Yeah, I don't mean that you can never find a place to stop (a satisficing point), but that the proper place is ultimately not a matter of theory but one of "engineering," meaning the kinds of reasons you can offer will be goal-relative, based in past experience, and contingent in various other ways.
I think this is a slightly different problem from, How do I win conversations with recalcitrant assholes (like the relativist you describe)? I think principled reasons can be used in actual conversation / decision-making, with the understanding that they are not really ultimate backstops. But so it is always open to an interlocutor to find in-principle admissible reasons to disagree.
What you can do depends a lot on context. Sometimes, you will be arguing in an arena of agreed principles (e.g., law courts); in that case, you rely on those arguments. Sometimes, the best you can do is try to show that the balance of "engineering reasons" point a particular way.
But when you're talking with someone who runs the whole range of black-magic argumentative tactics, like strategically equivocating on word meanings, how to win is another kind of engineering problem, very case-specific and offering no guaranteed satisfaction.
Heh, fair enough. Part of my project is to relegate the relativists (or at least the problematic ones) to the "recalcitrant asshole" category. In other words, I'm fine with conducting the debate on engineering principles or whatever, I just want to make sure there's not a deeper truth there that I'm missing. I want to be able to draw a distinction (between subjectivity and "politics" or "hegemony" or whatever) that is satisfactory to me even if it doesn't actually win the debate. I think that's doable, I just haven't done it yet.
I feel like, on some level, once you accept that you should look both ways before you cross the street you've bought into the whole absolutist position (at least on a functional level).
But I think the functional level is what matters. If someone eats a healthy breakfast like an absolutist, and looks both ways like an absolutist, and walks like an absolutist, and quacks like an absolutist, then they are an absolutist even if they say they take Hume’s problem of induction very seriously.
Is this a version of, If you’re really a skeptic, why do you get out of the way of oncoming traffic?
If so, I can't resist pointing out that I wrote a little paper about that. Short and sweet! Link.
(Not sure if this is a good place to put student work! Not sure if I should put student work online at all! A small experiment I guess.)
I guess my question is, how can you tell an absolutist from a pragmatist by what he eats for breakfast?
I recall the original email discussion we had around that paper.

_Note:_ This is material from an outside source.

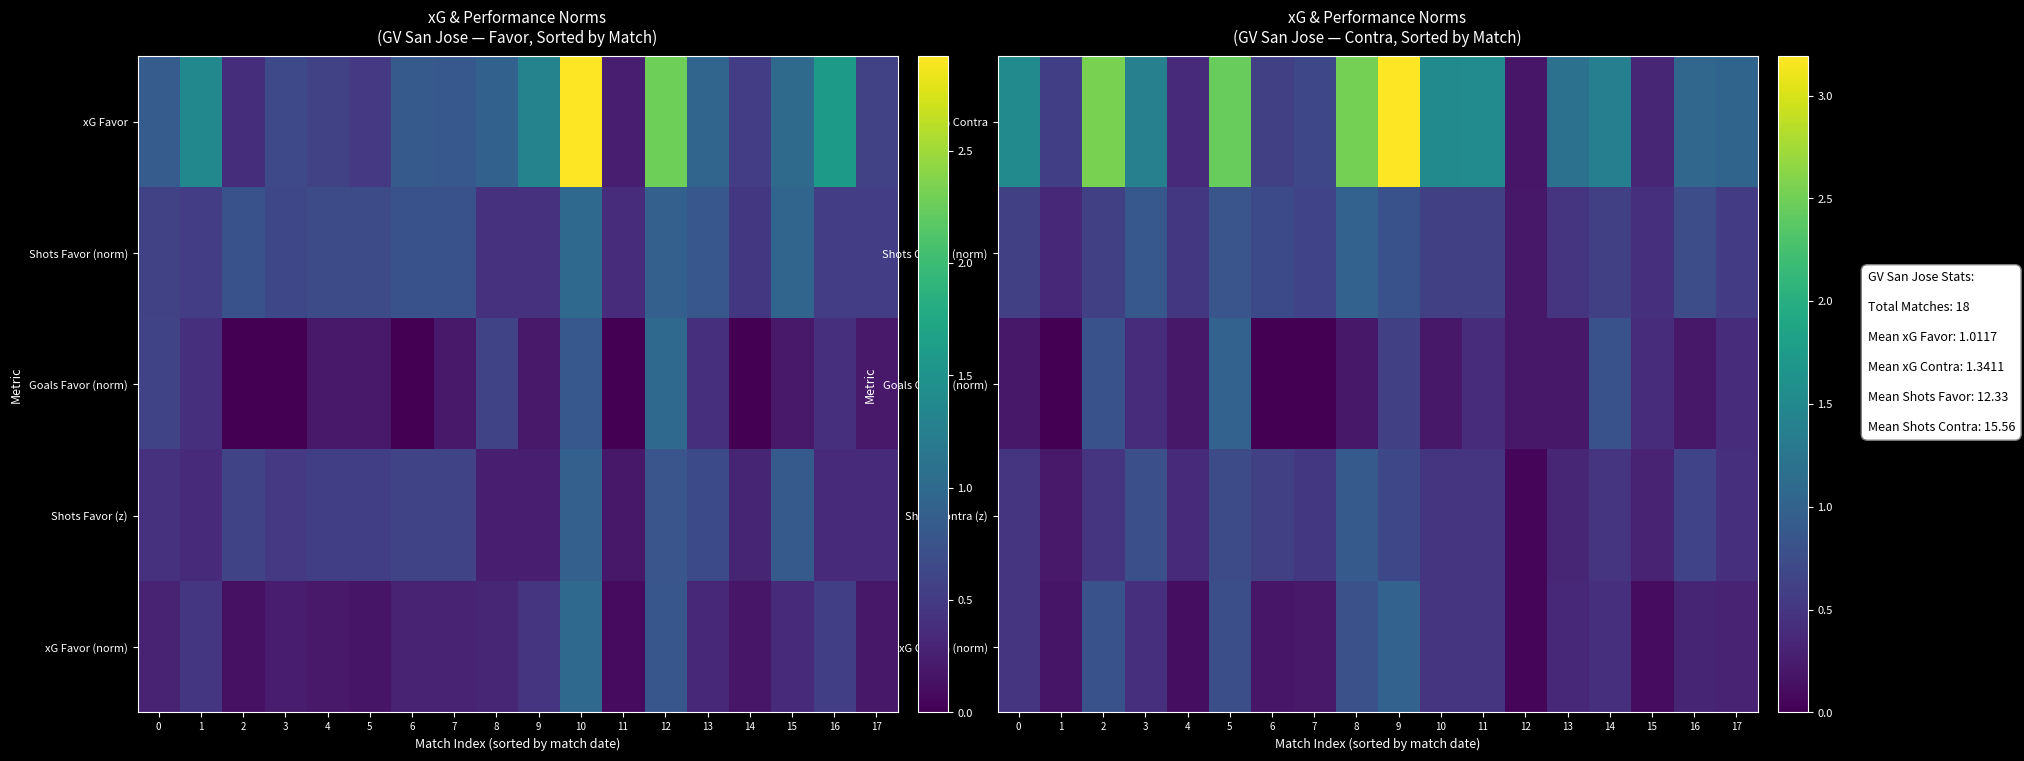

Rank the series at 5 from highest to lowest value.

xG Contra, Goals Contra (norm), Shots Contra (norm), xG Contra (norm), Shots Contra (z)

It matches my own critique of the Greco paper (though I went for the Buddhist monk example rather than the Stoic example).
In Thailand a Buddhist monk will sit down silently with an empty bowl in front of him. Sometimes people put food in the bowl, sometimes they don’t. The monk aims to be indifferent to what is in the bowl or to if the bowl has food or not. If someone has actively gone out of the way to obtain a nutritious breakfast including multivitamins and a trip to the farmers market, they are not indifferent to breakfast. They have not taken the actions motivated by a belief in skepticism. That is how I tell a skeptic by what they had for breakfast.
In the latter case I would disbelieve their claims to skepticism. I would think that either A) the claim was a fashion accessory but not a real belief or B) the claim of the skeptic was a strategic choice for bad faith argumentation and over time we would observe a pattern of general skepticism when discussing object level issues on which they were incorrect and a pattern of engagement with object level detail when discussing issues about which they were correct.